11With Cat Dawson and Valérie Favre we move into the area of performance art, specifically the work of American philosopher and conceptual artist Adrian Piper, and British multimedia artist Kabe Wilson. Dawson examines Adrian Piper’s extended project The Mythic Being (1973-1975), which stages the merging of a male alter ego with aspects of Piper’s personal history in a mixed media format. Dawson warns against the temptations of reading the Mythic figure’s race or gender as fixed, and suggests how such readings fall short. The author argues in favour of the Mythic Being’s ultimate fungibility, underlining the contingent nature of identity, the ineradicable differences and slippages within identities which are socially assigned. Piper’s project, reliant on the notion of ‘passing’, operates as a creative counter-interpellation – or series of counter-interpellations – levelled at a cultural gaze which is, by default, heteronormative and racializing. An enabling reception of Piper’s Mythic Being, Dawson suggests, would keep the indeterminacies of its positionality in play, favouring a “politics of coalition” among constituencies subjected to the injurious and constraining interpellations of the dominant cultural gaze. Valérie Favre’s work resonates strongly with Dawson’s: she also deals with a conceptual performance piece, “The Dreadlock Hoax” (2014) by multimedia artist and performance poet Kabe Wilson, in which the notion of ‘passing’ once again plays a pivotal role. Favre reads Wilson’s work as an explicit counter-interpellation or instance of talking back addressed to Virginia Woolf, questioning the offensively racializing overtones of Woolf’s writing, and enabling Wilson to assert agency through a creative disassembling and reassembling of Woolf’s text. Favre and Martinière show us how politically engaged forms of XXIst century performance art and graphic adaptation respond to – or receive – canonical Modernist texts in ways that complicate, expand and renew existing bodies of interpretation.

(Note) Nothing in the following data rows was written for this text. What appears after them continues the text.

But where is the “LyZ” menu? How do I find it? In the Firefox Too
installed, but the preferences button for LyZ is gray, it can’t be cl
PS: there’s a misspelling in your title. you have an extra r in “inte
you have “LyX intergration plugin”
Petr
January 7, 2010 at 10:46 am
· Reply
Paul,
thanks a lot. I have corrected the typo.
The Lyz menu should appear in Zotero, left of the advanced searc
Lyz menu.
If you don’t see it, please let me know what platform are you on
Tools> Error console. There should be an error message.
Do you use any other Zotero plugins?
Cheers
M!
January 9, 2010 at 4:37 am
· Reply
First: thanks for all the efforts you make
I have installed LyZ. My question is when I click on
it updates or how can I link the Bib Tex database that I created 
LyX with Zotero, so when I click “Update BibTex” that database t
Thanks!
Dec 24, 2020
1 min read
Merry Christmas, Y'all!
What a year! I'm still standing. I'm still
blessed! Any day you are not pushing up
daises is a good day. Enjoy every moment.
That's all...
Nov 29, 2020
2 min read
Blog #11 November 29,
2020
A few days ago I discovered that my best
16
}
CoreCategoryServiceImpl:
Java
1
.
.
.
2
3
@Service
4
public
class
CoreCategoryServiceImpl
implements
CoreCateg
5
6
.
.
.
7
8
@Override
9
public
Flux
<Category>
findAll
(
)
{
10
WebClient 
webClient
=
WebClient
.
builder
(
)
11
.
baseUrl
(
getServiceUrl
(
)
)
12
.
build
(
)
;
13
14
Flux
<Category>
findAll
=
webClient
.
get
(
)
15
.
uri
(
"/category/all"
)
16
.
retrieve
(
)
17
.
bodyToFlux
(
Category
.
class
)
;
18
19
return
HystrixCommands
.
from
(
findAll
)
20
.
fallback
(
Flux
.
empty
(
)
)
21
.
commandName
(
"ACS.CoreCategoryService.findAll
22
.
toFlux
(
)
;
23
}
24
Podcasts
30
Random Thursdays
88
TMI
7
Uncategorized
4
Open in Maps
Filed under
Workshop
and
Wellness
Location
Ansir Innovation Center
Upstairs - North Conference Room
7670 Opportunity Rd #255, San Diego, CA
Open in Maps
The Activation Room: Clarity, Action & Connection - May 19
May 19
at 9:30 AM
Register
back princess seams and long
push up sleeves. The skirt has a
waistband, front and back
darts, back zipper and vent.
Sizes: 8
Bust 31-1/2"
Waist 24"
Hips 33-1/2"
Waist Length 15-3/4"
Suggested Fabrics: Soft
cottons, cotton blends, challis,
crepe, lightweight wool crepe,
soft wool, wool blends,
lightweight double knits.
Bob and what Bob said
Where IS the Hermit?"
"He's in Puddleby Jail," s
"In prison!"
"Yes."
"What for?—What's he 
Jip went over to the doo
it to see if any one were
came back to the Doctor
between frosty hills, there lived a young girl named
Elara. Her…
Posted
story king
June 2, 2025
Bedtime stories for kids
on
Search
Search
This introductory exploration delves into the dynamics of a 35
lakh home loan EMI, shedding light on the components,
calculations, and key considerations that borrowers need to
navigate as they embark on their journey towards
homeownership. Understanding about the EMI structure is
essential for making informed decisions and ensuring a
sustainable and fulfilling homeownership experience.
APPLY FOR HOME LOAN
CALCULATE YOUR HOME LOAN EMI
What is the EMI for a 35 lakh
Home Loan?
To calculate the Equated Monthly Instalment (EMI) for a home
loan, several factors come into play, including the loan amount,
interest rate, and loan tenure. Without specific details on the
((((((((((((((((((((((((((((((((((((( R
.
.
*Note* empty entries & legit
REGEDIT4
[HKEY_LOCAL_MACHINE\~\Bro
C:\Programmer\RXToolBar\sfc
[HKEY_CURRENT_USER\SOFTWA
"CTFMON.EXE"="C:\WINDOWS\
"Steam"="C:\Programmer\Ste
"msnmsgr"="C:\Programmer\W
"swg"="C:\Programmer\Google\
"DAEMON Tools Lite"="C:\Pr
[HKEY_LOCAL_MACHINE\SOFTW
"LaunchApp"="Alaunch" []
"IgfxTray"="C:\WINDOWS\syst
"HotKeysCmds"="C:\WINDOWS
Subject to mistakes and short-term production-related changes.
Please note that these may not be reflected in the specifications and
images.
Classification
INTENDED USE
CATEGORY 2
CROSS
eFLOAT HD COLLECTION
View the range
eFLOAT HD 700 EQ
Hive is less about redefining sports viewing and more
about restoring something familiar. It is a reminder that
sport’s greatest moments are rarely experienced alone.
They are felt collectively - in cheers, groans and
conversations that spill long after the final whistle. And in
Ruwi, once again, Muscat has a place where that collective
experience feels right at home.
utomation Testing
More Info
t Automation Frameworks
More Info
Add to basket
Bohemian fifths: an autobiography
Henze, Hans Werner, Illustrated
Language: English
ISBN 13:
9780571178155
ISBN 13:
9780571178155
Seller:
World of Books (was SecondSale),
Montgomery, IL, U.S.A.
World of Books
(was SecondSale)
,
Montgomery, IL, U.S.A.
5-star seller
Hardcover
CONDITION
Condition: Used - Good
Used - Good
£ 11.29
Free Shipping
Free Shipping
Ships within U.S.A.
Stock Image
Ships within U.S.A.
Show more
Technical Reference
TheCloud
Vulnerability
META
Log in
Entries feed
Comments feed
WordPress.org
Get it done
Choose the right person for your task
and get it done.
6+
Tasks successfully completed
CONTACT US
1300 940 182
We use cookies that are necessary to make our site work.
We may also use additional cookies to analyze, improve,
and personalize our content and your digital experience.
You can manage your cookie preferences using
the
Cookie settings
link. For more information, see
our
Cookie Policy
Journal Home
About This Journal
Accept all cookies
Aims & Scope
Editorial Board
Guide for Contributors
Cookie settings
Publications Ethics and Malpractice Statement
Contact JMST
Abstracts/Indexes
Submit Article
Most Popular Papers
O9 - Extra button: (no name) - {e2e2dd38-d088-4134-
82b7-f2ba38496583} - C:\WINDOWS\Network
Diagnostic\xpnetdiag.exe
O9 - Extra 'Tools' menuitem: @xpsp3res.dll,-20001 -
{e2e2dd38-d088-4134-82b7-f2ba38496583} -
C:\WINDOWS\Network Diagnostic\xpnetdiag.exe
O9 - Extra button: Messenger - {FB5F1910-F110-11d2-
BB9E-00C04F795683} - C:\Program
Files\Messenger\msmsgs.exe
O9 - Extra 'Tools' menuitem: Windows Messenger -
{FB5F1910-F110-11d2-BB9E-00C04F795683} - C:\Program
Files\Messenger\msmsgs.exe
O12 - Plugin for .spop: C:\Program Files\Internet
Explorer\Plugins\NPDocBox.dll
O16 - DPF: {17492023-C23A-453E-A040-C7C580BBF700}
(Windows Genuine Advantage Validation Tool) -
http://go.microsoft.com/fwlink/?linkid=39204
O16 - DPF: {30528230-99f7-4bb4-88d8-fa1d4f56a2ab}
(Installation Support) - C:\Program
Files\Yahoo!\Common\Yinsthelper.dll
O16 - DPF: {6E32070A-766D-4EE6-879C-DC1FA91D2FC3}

12As will be clear from the above, the contributors to this issue explore the notion of reception aesthetics from multiple standpoints. What unites them is a sense of the continuing pertinence of seminal insights elaborated by theorists like Jauss, Iser and Fish; what is equally in evidence is the productive potential of reception as a key concept in the humanities, as it continues to evolve on contact with new disciplines, new media and changing horizons of expectation.